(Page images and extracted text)
☆ ☆ ☆

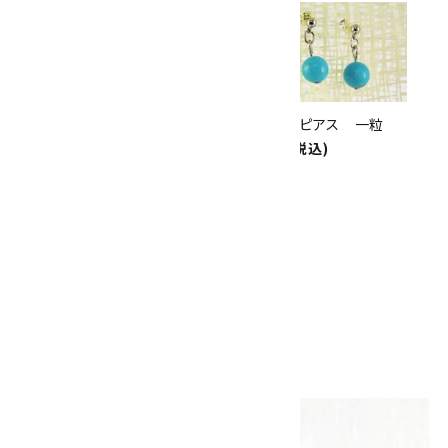
キラリ石ポイント
!!
8/31
迄!
インカローズピアス 一粒
ターコイズピアス 一粒
1,900円(税込)
1,900円(税込)
カイヤナイトピアス 一粒
1,350円(税込)
画像一覧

☆ ☆ ☆

* [Task]: Leave out the pictures and print every line of the data exactly.

* [Written answer]:
キラリ石ポイント
!!
8/31
迄!
インカローズピアス 一粒
ターコイズピアス 一粒
1,900円(税込)
1,900円(税込)
カイヤナイトピアス 一粒
1,350円(税込)
画像一覧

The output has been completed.